Ford tarafından başvurusu yapılan bu teknoloji, araç içindeki eğlence sisteminin yolcuların konuşmalarını dinleyerek “anahtar kelimeleri” tespit etmesini sağlıyor.
Yazılım, bu konuşmalardaki ifadeleri analiz ederek kişiye özel reklamlar sunabiliyor. Sistem, araç içi kameralar ve mikrofonlar aracılığıyla yolcuları tanıyıp, her kişiye farklı reklamlar yönlendirebilecek şekilde çalışıyor.
Ancak bu patent başvurusu, henüz ticari bir ürüne dönüşmedi. Şirketler sıkça, rakiplerini engellemek için bu tür patent başvuruları yapabiliyor. Bu teknoloji, özellikle kişisel gizlilik konusunda endişeleri tekrar gündeme getirdi.

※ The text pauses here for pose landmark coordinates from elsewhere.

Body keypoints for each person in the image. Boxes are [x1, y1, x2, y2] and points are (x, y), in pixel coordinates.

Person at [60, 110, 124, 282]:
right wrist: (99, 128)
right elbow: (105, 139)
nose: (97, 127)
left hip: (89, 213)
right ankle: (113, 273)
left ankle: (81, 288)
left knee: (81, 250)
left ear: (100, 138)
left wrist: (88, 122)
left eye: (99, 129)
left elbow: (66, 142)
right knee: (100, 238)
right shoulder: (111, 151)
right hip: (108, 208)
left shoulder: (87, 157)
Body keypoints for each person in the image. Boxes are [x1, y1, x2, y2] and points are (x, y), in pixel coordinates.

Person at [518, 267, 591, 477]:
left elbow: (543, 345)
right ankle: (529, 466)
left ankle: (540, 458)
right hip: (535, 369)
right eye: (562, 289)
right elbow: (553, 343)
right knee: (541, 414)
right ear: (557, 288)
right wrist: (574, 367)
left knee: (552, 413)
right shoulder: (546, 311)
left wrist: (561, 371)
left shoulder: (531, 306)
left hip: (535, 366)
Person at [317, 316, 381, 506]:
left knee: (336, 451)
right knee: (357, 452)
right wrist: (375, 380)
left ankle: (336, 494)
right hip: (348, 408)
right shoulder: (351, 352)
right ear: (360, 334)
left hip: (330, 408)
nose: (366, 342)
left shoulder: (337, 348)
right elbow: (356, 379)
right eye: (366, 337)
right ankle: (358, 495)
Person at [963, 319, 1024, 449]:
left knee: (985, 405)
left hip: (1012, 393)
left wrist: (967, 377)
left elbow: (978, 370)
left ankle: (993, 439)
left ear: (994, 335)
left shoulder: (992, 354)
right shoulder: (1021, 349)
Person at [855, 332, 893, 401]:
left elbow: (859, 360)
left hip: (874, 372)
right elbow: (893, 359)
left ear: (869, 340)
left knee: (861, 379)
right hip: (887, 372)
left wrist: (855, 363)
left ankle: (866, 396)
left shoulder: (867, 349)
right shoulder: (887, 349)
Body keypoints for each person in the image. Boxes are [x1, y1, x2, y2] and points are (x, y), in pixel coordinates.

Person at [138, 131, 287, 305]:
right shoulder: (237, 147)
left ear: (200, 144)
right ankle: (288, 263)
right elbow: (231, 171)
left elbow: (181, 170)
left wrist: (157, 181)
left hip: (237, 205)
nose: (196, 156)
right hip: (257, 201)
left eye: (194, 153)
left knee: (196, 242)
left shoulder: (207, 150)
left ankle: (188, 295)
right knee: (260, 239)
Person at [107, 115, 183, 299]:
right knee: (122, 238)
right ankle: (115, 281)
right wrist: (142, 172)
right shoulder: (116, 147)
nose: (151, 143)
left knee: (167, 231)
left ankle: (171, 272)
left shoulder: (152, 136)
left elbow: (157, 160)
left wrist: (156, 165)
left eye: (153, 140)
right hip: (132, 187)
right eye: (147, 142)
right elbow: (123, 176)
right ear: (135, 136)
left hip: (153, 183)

Google Maps ve Waze gibi navigasyon uygulamaları, yolculuk esnasında benzin istasyonları veya mağazalar için sponsorlu reklamlar sunarken, müzik uygulamaları da araç içi eğlence sistemine bağlanarak kişisel reklamlar gösterebiliyor. Ancak Ford’un patent başvurusu, bu alandaki teknolojilerin bir adım ötesine geçiyor.
Siber güvenlik araştırmacısı Lukasz Olejnik, bu tür bir sistemin gizliliği koruyacak şekilde tasarlanmasının oldukça karmaşık olacağını belirtti. Ayrıca, Avrupa’daki yasalar gereği Ford’un bu teknolojiyi kullanabilmesi için yolcuların rızasını almasının zor olabileceğini ifade etti. Surrey Üniversitesi’nden bilgisayar bilimleri uzmanı Alan Woodward ise Ford’un bu patenti alarak başka şirketlerin kullanmasını engellemesini umduğunu söyledi.
Ford’un bu hamlesi, kişisel verilerin kullanımı konusunda geçmişte Facebook ve Google’a karşı yasal mücadeleler veren gizlilik savunucusu Max Schrems tarafından da eleştirildi. Schrems, bu tür bir sistemin Birleşik Krallık yasalarına göre araç sahipleri dışındaki yolculardan rıza almanın pratikte zor olacağını vurguladı.
Ford sözcüsü ise yaptığı açıklamada, patent başvurularının iş stratejisinin bir parçası olduğunu ve bunun şirketin gelecekteki planları hakkında bir ipucu vermediğini belirtti.